Other signs of schwannomatosis may include:
- Numbness or tingling
- Weakness, including facial weakness
- Bowel dysfunction or difficulty urinating
- Vision changes
There is currently no cure for schwannomatosis, and no medication that has been shown to be effective in treating schwannomas. Management of the condition is based on the specific symptoms a person develops. Surgical intervention to remove schwannomas can occur, depending on a person’s particular case of schwannomatosis. Anytime surgery is considered for a person with schwannomatosis, it’s important that a surgeon experienced in schwannomatosis care be involved to ensure the best possible outcome. In patients for whom surgical removal of tumours isn’t possible, pain management is usually an integral part of care. Patients are best served in an NF clinic where multidisciplinary specialists experienced in schwannomatosis can administer pain management protocols that have been shown to be effective for people with this condition.
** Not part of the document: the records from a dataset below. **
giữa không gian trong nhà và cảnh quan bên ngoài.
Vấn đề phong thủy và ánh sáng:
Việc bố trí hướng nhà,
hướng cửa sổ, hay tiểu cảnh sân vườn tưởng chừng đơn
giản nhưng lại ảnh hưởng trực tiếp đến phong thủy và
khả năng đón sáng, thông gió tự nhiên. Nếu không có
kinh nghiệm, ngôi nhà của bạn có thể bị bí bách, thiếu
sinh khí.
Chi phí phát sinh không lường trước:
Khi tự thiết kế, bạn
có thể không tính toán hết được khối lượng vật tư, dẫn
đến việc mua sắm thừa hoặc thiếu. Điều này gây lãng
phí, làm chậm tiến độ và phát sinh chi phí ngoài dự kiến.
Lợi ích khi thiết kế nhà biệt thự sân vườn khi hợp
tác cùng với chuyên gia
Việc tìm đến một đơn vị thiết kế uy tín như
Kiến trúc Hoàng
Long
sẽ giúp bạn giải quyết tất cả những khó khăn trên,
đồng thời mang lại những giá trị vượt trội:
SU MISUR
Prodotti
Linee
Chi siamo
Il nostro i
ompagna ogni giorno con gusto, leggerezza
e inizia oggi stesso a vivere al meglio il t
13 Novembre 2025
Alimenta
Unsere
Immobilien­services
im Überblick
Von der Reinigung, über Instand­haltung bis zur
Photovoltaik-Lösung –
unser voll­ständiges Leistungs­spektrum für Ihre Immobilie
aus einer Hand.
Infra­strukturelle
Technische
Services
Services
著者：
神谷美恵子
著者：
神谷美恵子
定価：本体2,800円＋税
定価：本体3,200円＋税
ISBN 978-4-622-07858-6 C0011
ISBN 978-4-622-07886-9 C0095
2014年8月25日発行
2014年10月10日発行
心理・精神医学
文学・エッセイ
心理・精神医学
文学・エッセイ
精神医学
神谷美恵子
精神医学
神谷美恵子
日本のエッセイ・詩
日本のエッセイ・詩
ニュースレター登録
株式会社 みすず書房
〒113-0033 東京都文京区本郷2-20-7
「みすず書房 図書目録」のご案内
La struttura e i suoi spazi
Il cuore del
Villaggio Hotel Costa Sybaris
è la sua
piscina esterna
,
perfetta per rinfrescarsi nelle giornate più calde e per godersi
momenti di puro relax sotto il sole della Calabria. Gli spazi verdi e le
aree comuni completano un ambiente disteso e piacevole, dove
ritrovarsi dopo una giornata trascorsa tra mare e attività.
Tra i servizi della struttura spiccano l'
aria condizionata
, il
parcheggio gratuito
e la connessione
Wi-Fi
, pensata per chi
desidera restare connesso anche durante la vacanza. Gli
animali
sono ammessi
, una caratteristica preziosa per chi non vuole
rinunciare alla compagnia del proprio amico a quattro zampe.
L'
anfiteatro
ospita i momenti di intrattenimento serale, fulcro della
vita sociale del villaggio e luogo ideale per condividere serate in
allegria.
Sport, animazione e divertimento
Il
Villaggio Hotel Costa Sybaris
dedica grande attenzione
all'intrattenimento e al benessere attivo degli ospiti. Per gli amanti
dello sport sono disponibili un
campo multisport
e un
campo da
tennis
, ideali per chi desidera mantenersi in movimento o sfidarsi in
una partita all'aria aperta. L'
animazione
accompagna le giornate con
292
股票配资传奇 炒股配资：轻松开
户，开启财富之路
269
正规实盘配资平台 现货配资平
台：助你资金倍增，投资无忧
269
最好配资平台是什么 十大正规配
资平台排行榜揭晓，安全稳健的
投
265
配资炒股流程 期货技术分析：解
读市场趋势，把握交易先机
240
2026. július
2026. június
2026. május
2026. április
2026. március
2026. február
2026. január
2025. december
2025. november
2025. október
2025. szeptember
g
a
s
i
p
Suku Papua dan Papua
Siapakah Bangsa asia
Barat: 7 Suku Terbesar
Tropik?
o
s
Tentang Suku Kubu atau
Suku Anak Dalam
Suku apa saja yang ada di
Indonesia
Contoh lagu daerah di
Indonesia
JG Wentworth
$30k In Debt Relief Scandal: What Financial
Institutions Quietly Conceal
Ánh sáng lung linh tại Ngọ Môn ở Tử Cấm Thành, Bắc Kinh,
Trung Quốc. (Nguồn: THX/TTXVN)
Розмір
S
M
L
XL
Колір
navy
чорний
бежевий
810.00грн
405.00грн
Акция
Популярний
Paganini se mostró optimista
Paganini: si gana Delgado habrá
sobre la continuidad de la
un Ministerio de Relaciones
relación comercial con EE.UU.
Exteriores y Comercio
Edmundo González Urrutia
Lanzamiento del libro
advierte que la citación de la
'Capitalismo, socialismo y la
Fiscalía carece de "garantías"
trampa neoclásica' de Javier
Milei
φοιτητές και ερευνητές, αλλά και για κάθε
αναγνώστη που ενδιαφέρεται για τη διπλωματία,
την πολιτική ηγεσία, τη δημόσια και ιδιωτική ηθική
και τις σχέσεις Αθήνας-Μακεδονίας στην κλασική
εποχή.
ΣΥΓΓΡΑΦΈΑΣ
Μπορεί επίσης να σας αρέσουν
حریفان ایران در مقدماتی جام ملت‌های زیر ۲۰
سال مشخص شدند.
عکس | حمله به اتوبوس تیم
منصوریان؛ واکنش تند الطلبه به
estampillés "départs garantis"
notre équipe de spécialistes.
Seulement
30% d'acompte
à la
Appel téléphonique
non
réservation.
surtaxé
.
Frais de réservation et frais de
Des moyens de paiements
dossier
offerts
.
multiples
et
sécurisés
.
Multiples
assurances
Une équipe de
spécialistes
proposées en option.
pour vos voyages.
The main clinical manifestation of schwannomatosis is the development of schwannomas, distinctive tumours that grow on peripheral nerves. These often slow-growing tumours remain on the outside of the nerve, but they can push the nerve aside or press it against a bony structure or other tissue, causing pain and complications.
Unlike neurofibromas found in people with NF1, schwannomas are typically located deeper inside the body. Some people with schwannomatosis develop tumours throughout their body, while others may have only one or two tumours throughout their lifetime.
Schwannomas are the same type of tumours that develop in people with NF2, although schwannomatosis lacks many of the clinical features common in people with NF2. The most important distinction is that people with schwannomatosis typically don't develop tumours on the vestibular nerve that cause hearing loss in individuals with NF2 (although rare cases have been reported). Also, other types of tumours that can occur in people with NF2 (including meningiomas, ependymomas, and astrocytomas) don’t occur in those with schwannomatosis, with rare exceptions. Features of NF1, such as learning problems and café au lait spots, are also not present in people with schwannomatosis.
Because of the small number of people that have been diagnosed with schwannomatosis, and because of the little amount of information that doctors have about what causes this condition and how to treat it, the International Schwannomatosis Database (ISD) project is proposing to bring together people with this diagnosis and people studying and managing this condition around the world. ISD is collecting limited information on all schwannomatosis patients, their symptoms, and their management and medication. The aim is that the information collected will help improve how patients are cared for, with the goal of understanding more about the symptoms of schwannomatosis and making treatment as effective as possible.